6. The method according to claim 1, wherein submitting a promotion request comprises submitting the promotion request by the user to a quality assurance server in order to be handled by the approver.

7. The method according to claim 1, wherein the service component comprises a plurality of service components and the requirements are stored on a plurality of servers.

8. The method according to claim 1, wherein the requirements are expressed as WS Policies.

9. The method according to claim 8, further comprising checking, by utilizing the WS Policies, whether input data in a form of documents satisfy the requirement.

10. The method according to claim 8, further comprising checking, by utilizing the WS Policies, a satisfaction requirement.

11. The method according to claim 8, further comprising checking an artifact in an SOA artifact repository.

12. The method according to claim 8, further comprising checking resources exposed via their web services.

13. The method according to claim 12, wherein the web services are representational state transfer (REST) services.

14. The method according to claim 1, further comprising:

determining at least one parameter of the services related to service quality; and

utilizing the at least one parameter as a criteria for meeting the requirement.

15. The method according to claim 1, wherein the requirement is a policy comprising assertions that are implemented in a programming language.

16. The method according to claim 15, wherein the programming language is selected from the group consisting of Java, XQuery, and XPath.

17. The method according to claim 1, wherein promoting the service component further requires votes of one or more approvers in order to promote the service component.

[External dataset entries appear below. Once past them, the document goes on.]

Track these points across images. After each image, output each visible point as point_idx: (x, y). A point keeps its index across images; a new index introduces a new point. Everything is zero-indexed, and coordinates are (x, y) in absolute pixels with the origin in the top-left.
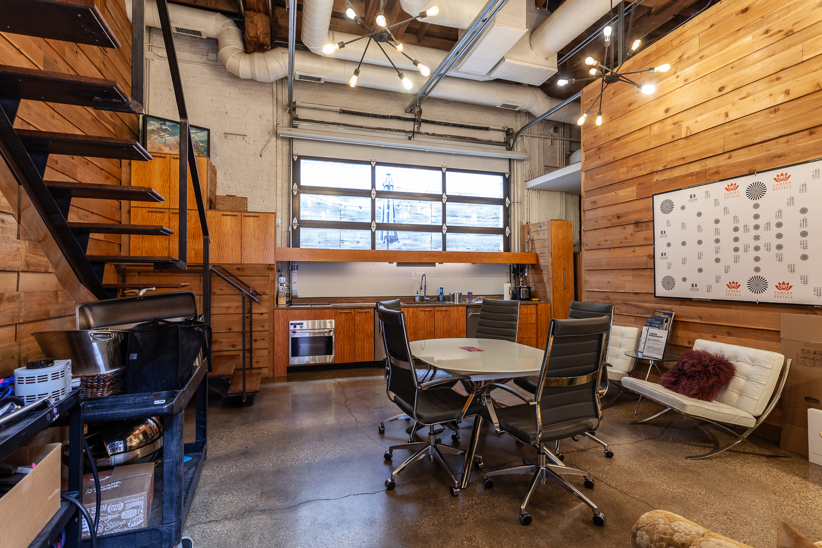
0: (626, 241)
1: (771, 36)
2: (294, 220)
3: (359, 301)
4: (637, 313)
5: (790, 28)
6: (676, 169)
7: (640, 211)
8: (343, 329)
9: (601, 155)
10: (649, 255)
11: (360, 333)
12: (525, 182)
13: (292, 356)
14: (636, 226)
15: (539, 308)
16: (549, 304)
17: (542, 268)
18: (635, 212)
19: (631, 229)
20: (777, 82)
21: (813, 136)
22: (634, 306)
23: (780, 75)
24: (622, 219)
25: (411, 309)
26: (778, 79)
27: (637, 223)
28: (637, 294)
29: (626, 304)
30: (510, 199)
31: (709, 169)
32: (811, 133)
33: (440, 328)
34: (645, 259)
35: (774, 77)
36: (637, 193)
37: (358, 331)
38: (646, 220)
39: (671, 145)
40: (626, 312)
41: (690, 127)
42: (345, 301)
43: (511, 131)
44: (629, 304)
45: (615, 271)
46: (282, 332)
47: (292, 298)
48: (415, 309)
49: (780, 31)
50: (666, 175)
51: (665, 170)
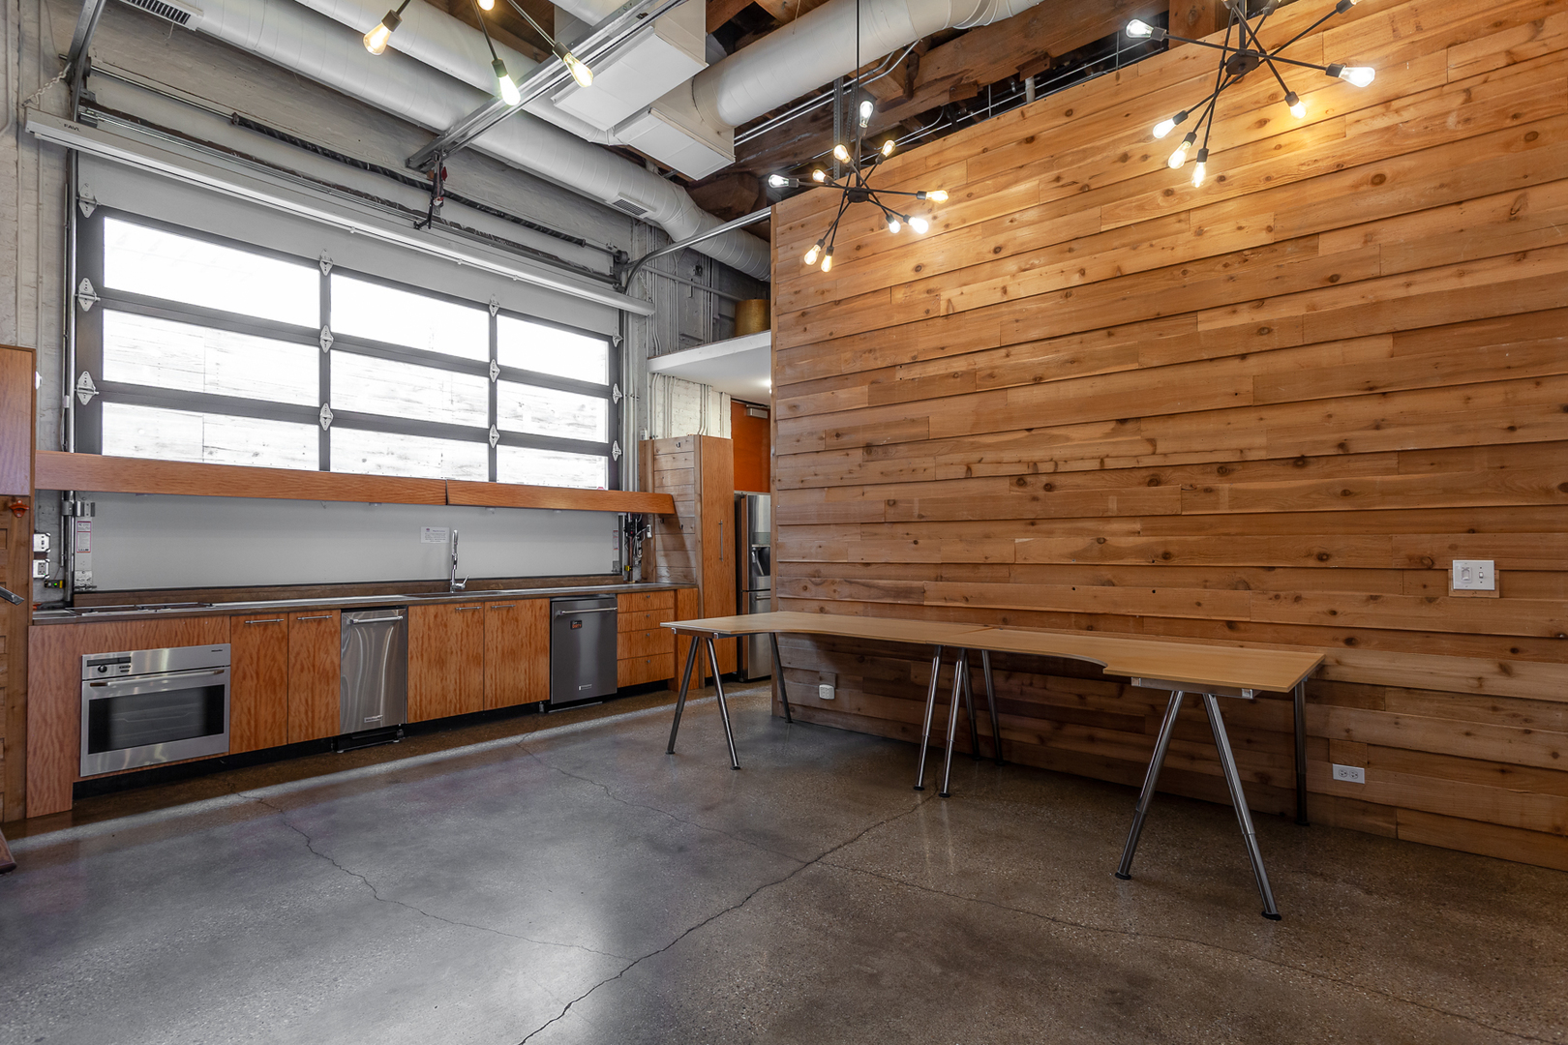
0: (851, 476)
1: (1062, 186)
2: (81, 380)
3: (287, 594)
4: (869, 597)
5: (1086, 182)
6: (933, 364)
7: (873, 427)
8: (254, 665)
9: (808, 326)
10: (888, 501)
11: (302, 670)
12: (649, 358)
13: (91, 751)
14: (867, 452)
15: (680, 597)
16: (695, 589)
17: (681, 523)
18: (866, 428)
19: (858, 455)
20: (1068, 255)
21: (1113, 338)
22: (863, 585)
23: (1074, 245)
24: (844, 439)
25: (432, 610)
26: (1070, 250)
27: (868, 448)
28: (868, 564)
29: (851, 583)
30: (620, 388)
31: (980, 370)
32: (1110, 335)
33: (497, 647)
34: (882, 506)
35: (1066, 246)
36: (869, 396)
37: (298, 666)
38: (885, 442)
39: (924, 324)
40: (851, 596)
41: (953, 300)
42: (246, 595)
43: (624, 257)
44: (857, 583)
45: (832, 526)
46: (59, 688)
47: (73, 593)
48: (441, 607)
49: (1074, 183)
50: (916, 372)
51: (914, 362)
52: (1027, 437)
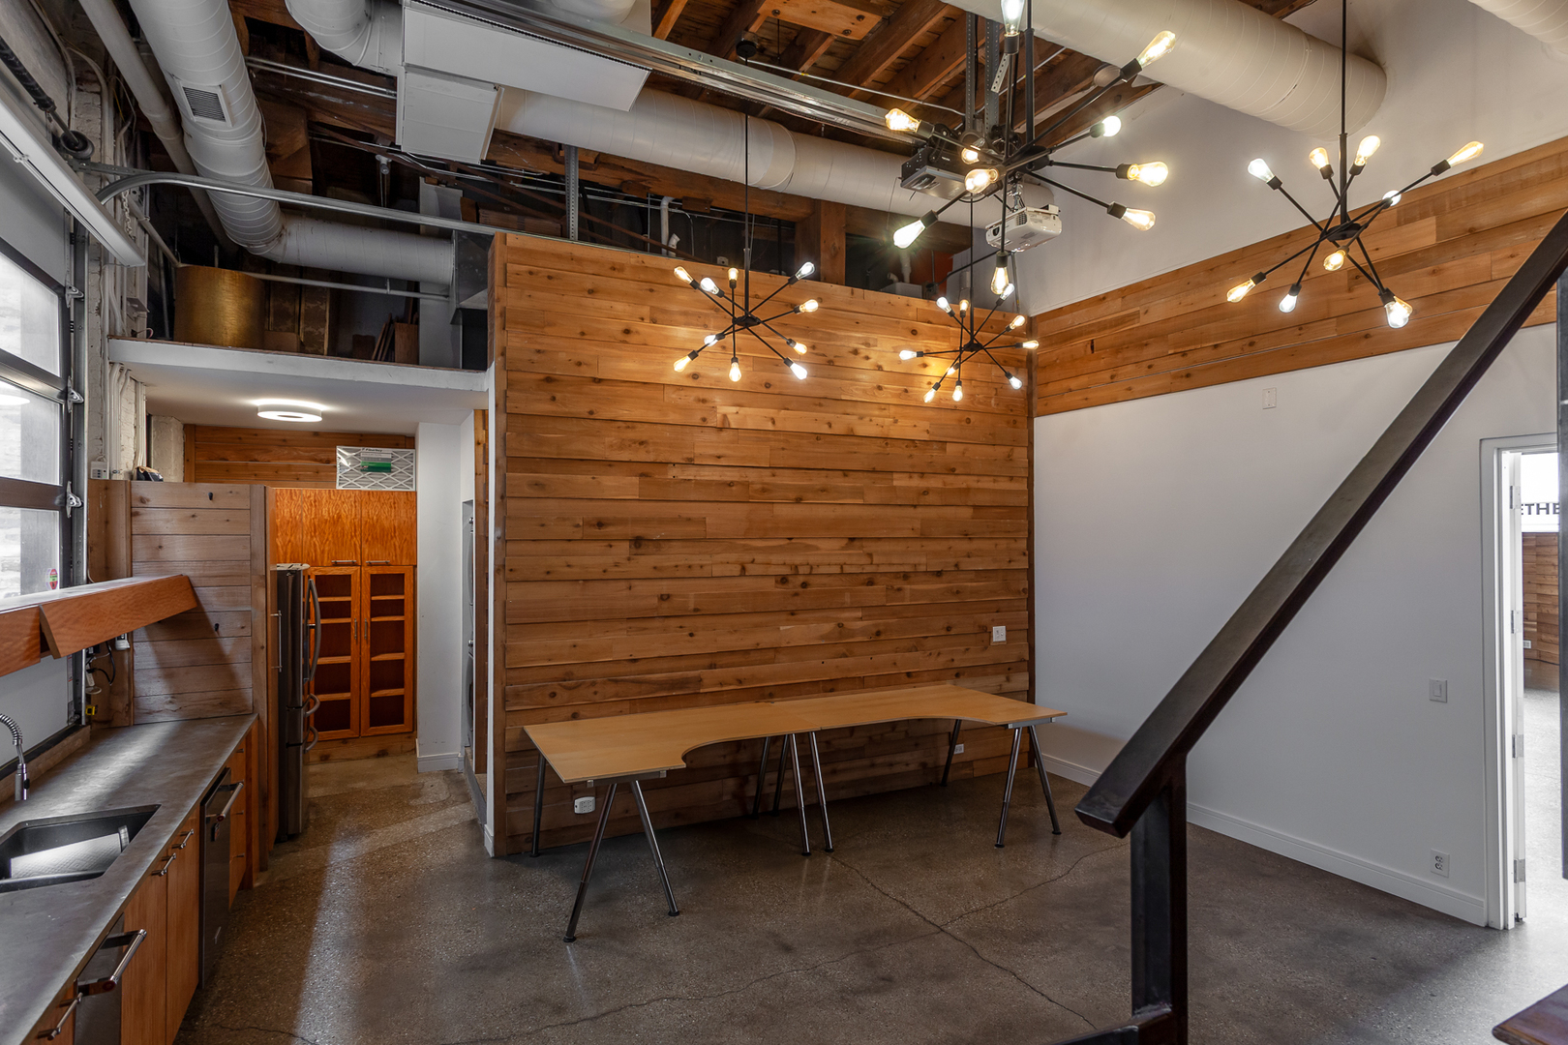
0: (617, 569)
1: (817, 354)
4: (640, 693)
5: (832, 358)
6: (707, 468)
7: (646, 521)
10: (662, 595)
12: (110, 336)
14: (635, 546)
18: (636, 521)
19: (624, 549)
20: (818, 408)
21: (847, 479)
22: (633, 681)
23: (822, 401)
24: (610, 530)
26: (820, 405)
27: (638, 542)
28: (635, 660)
29: (616, 681)
31: (753, 483)
32: (845, 475)
34: (655, 601)
35: (817, 401)
36: (640, 488)
38: (658, 537)
39: (700, 429)
40: (616, 695)
41: (729, 416)
44: (622, 680)
45: (589, 623)
49: (824, 355)
50: (690, 473)
51: (690, 462)
52: (788, 544)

18. A system for managing a software service component, comprising:

a service oriented architecture (SOA) repository comprising policy-based requirements defined as policies that are related to a stage definition and that are accessible by a policy manager defining criteria for promoting the service component from a first life cycle stage to a second life cycle stage;

a promotion request for promoting the service component from the first life cycle stage to the second life cycle stage;

an assessment mechanism to determine compliance with one or more requirements associated with the first life cycle stage of the service component by referencing data obtained from at least one external source; and

a promotion mechanism for enabling promoting the service component from the first life cycle stage to the second life cycle stage if the one or more requirements are met.